Tous les érudits, comme moi qui n’avais jamais renoncé à scruter les ténèbres de l’orthographe s’étaient rués sur ledit lieu.

 

Tout ce qui compte de mondes civilisés devait d’après moi se soumettre à l’exercice.

Nous attendions avec impatience les premiers mots quand le premier fut

 ATRABILAIRE.

L’incrédulité a dû se voir sur mon visage, car PIVOT a prononcé trois fois ce mot.

On n’imagine pas l’envergure de ma gêne à la découverte de ce mot barbare .

Soudain Pivot me parut docte et solennel avec son ATRABILAIRE et moi pauvre pèlerin qui avait oublié dans sa besace , la peste et la gale .

ATRABILAIRE devait être un lieu de ville , et pour étancher ma soif  je me plongeai  dans mon portable discrètement dissimulé sous ma jupe .

 

Je jure que j’ai tenté de peigner le lion afin de m’adapter à ces rugissements , mais cette rupture de réseau me fut fatale .

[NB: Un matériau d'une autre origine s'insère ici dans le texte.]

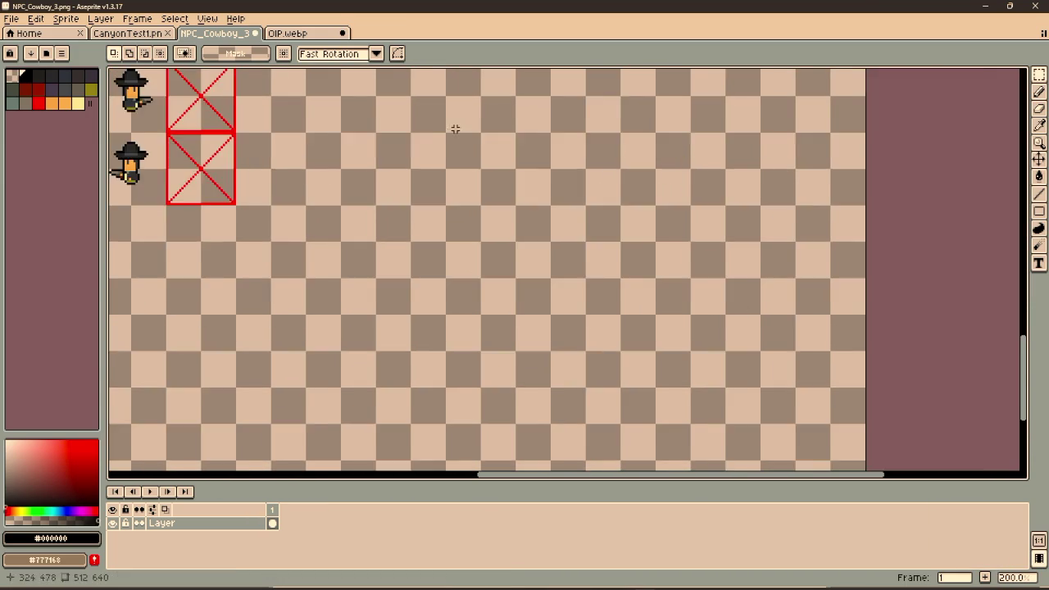
pyautogui.hscroll(-3, 681, 245)
pyautogui.scroll(-2, 681, 245)
pyautogui.scroll(3, 648, 216)
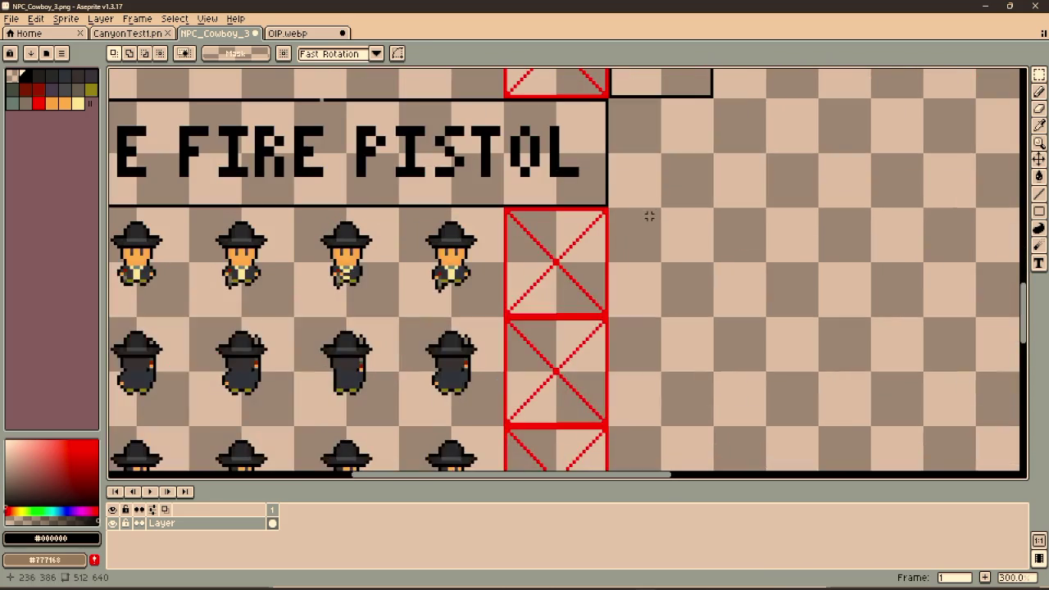
pyautogui.moveTo(652, 193)
pyautogui.mouseDown()
pyautogui.moveTo(639, 206)
pyautogui.moveTo(705, 173)
pyautogui.moveTo(719, 181)
pyautogui.moveTo(699, 192)
pyautogui.mouseUp()
pyautogui.scroll(-3, 722, 172)
pyautogui.scroll(1, 379, 148)
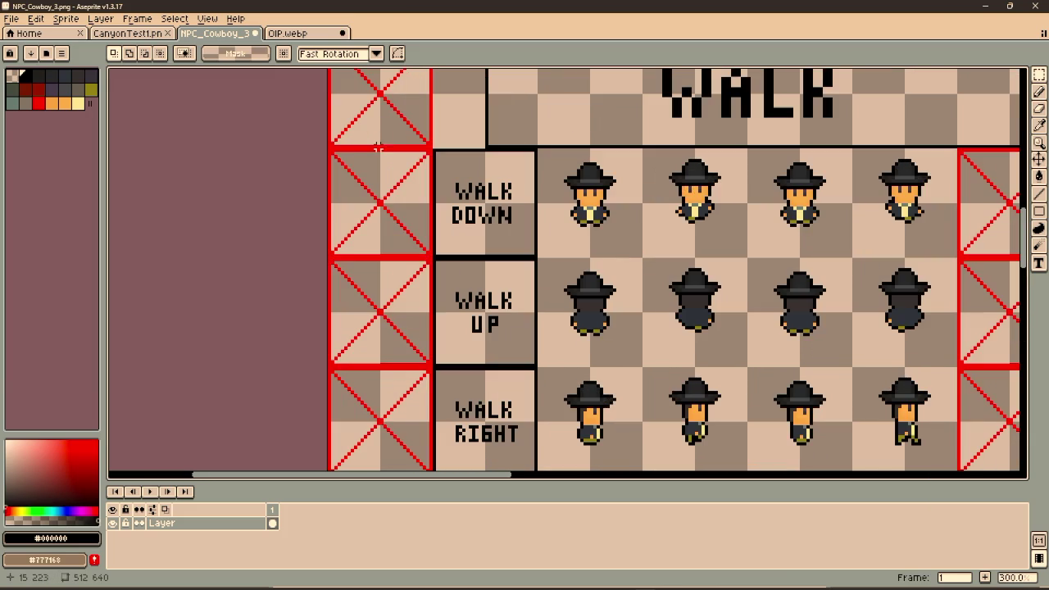
pyautogui.moveTo(434, 149)
pyautogui.mouseDown()
pyautogui.moveTo(721, 315)
pyautogui.moveTo(597, 335)
pyautogui.mouseUp()
pyautogui.scroll(-1, 696, 320)
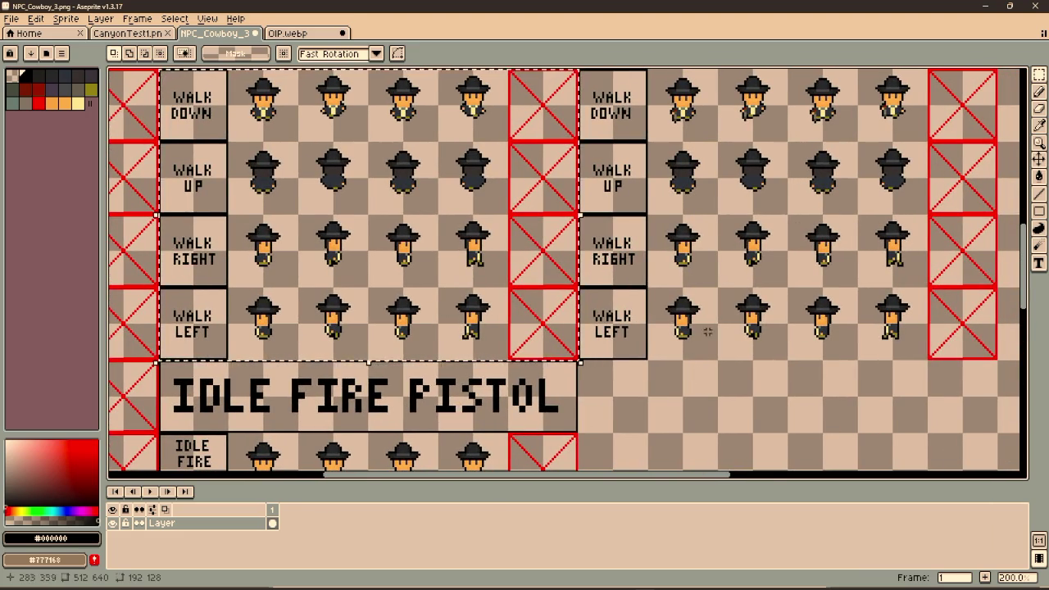
pyautogui.moveTo(708, 330); pyautogui.dragTo(648, 390)
pyautogui.press('ctrl+d')
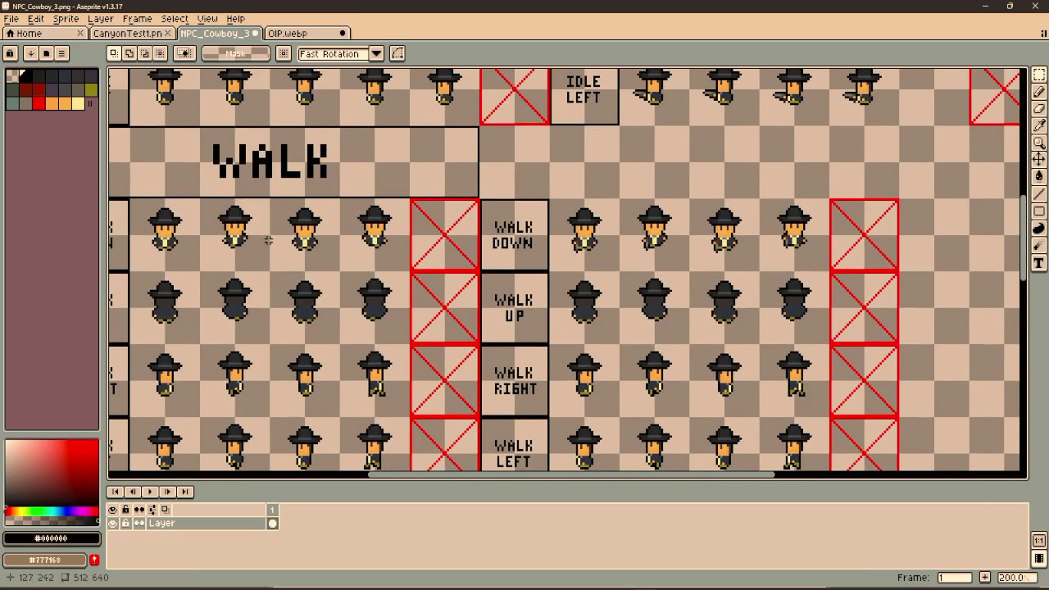
# Bring the IDLE rows above WALK into view and cancel a stray paste
pyautogui.moveTo(421, 144); pyautogui.dragTo(475, 220)
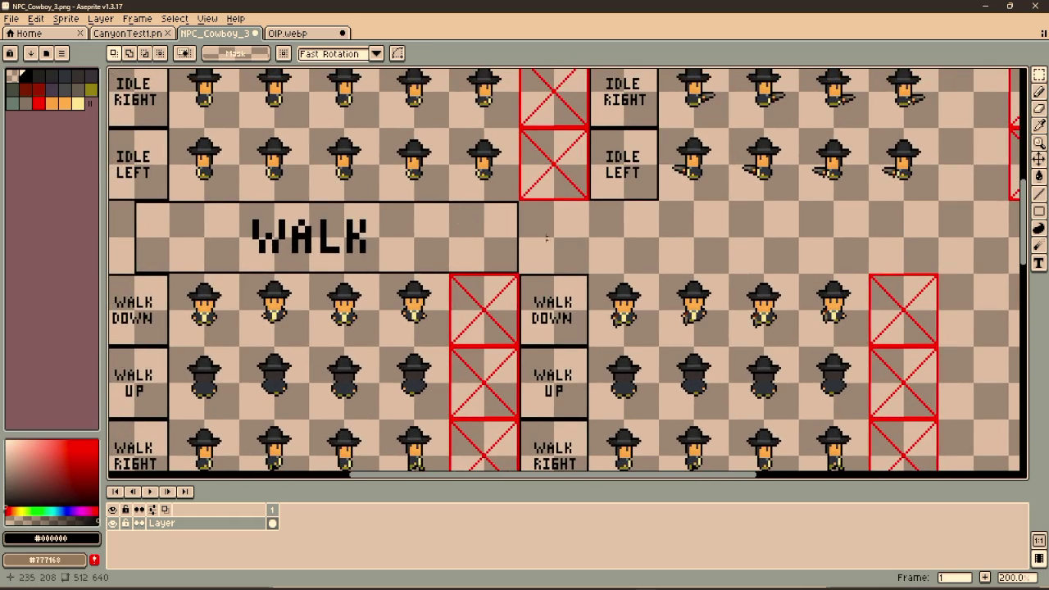
pyautogui.hscroll(-4, 508, 225)
pyautogui.scroll(-8, 508, 225)
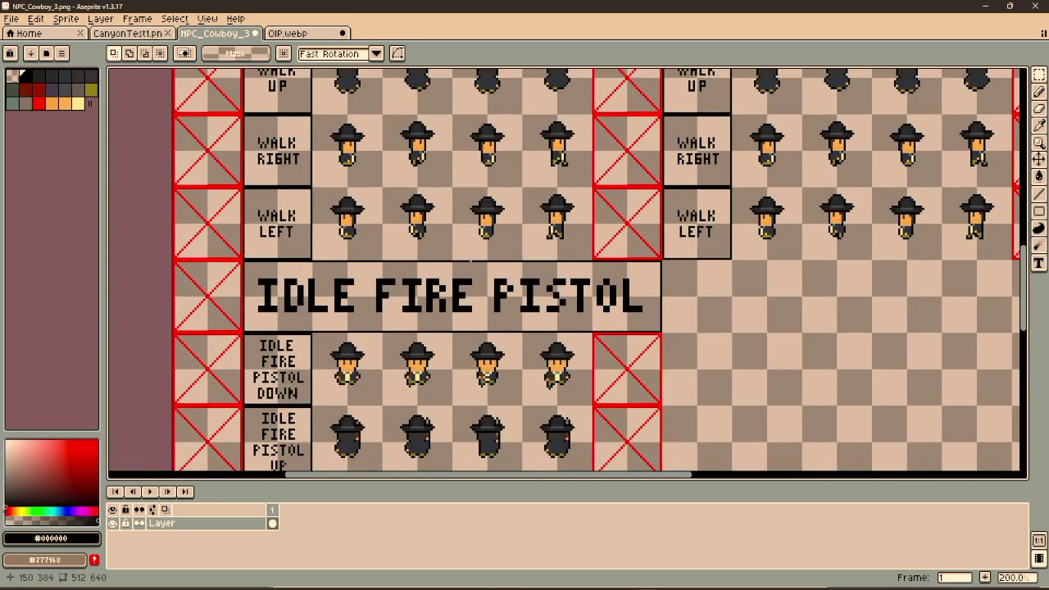
pyautogui.scroll(-5, 685, 302)
pyautogui.hscroll(3, 685, 301)
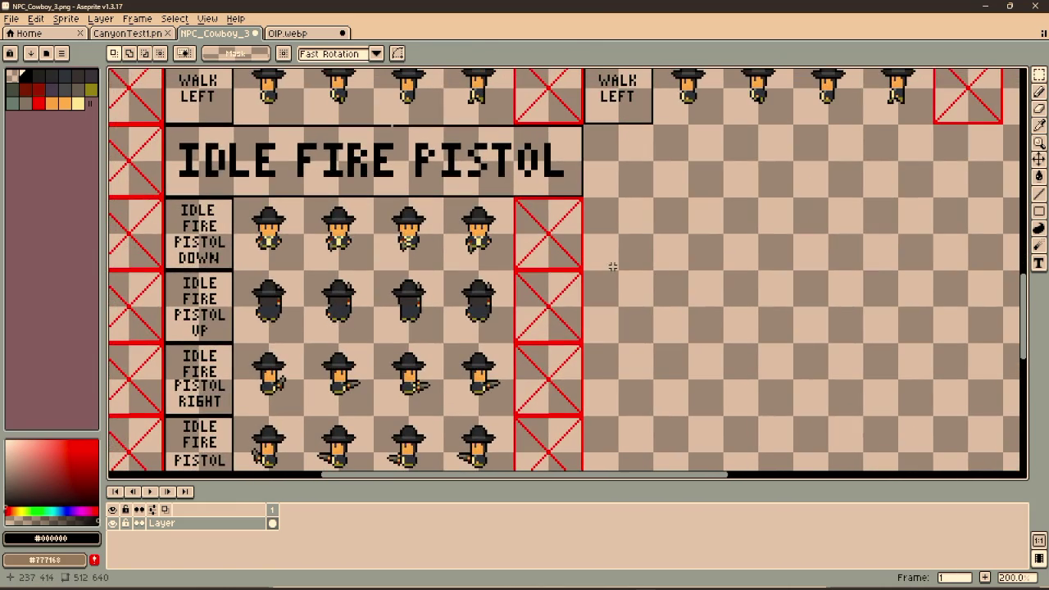
pyautogui.press('ctrl+v')
pyautogui.press('Return')
# Copy the labelled walk frames and place them right of the IDLE FIRE PISTOL rows
pyautogui.scroll(5, 623, 328)
pyautogui.hscroll(-3, 623, 328)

J’avais connu des hauts et maintenant je me noyais  dans les bas .

Ce terme ressemblait à un aquarium et moi à une grenouille albinos qui s’agitait sans trouver d’issue.

Puis j’ai senti sur moi passer  le vent de l’aile de l’imbécilité.

Avoir son abîme à côté de soi n’est pas chose aisée , du coup je pris la tangente et sortis de ce lieu hanté , comme une barque qui prend le large à la vue du récif.

Je suis revenue plus tard à l’écriture cela reste un breuvage inoubliable.